Records contained in a dataset
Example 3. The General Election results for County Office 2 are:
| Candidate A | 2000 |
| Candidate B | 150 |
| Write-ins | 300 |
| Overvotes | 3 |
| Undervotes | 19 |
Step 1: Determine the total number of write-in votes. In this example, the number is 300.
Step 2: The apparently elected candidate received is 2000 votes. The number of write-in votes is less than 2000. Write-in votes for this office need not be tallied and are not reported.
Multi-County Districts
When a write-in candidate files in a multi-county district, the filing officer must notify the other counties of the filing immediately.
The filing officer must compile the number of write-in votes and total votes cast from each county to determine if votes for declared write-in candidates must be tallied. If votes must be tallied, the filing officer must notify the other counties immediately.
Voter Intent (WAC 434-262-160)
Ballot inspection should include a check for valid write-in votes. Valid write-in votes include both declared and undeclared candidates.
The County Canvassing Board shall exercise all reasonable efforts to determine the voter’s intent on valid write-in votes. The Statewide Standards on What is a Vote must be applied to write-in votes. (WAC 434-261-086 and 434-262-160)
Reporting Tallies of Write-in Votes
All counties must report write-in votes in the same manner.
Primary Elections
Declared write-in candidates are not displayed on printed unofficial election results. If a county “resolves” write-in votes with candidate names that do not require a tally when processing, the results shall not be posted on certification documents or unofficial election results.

### Exercise
Set down, exactly as they appear, the lines above from the first one to the line that holds "Primary Elections", both included, please, and no others.

### Expected output
Example 3. The General Election results for County Office 2 are:
| Candidate A | 2000 |
| Candidate B | 150 |
| Write-ins | 300 |
| Overvotes | 3 |
| Undervotes | 19 |
Step 1: Determine the total number of write-in votes. In this example, the number is 300.
Step 2: The apparently elected candidate received is 2000 votes. The number of write-in votes is less than 2000. Write-in votes for this office need not be tallied and are not reported.
Multi-County Districts
When a write-in candidate files in a multi-county district, the filing officer must notify the other counties of the filing immediately.
The filing officer must compile the number of write-in votes and total votes cast from each county to determine if votes for declared write-in candidates must be tallied. If votes must be tallied, the filing officer must notify the other counties immediately.
Voter Intent (WAC 434-262-160)
Ballot inspection should include a check for valid write-in votes. Valid write-in votes include both declared and undeclared candidates.
The County Canvassing Board shall exercise all reasonable efforts to determine the voter’s intent on valid write-in votes. The Statewide Standards on What is a Vote must be applied to write-in votes. (WAC 434-261-086 and 434-262-160)
Reporting Tallies of Write-in Votes
All counties must report write-in votes in the same manner.
Primary Elections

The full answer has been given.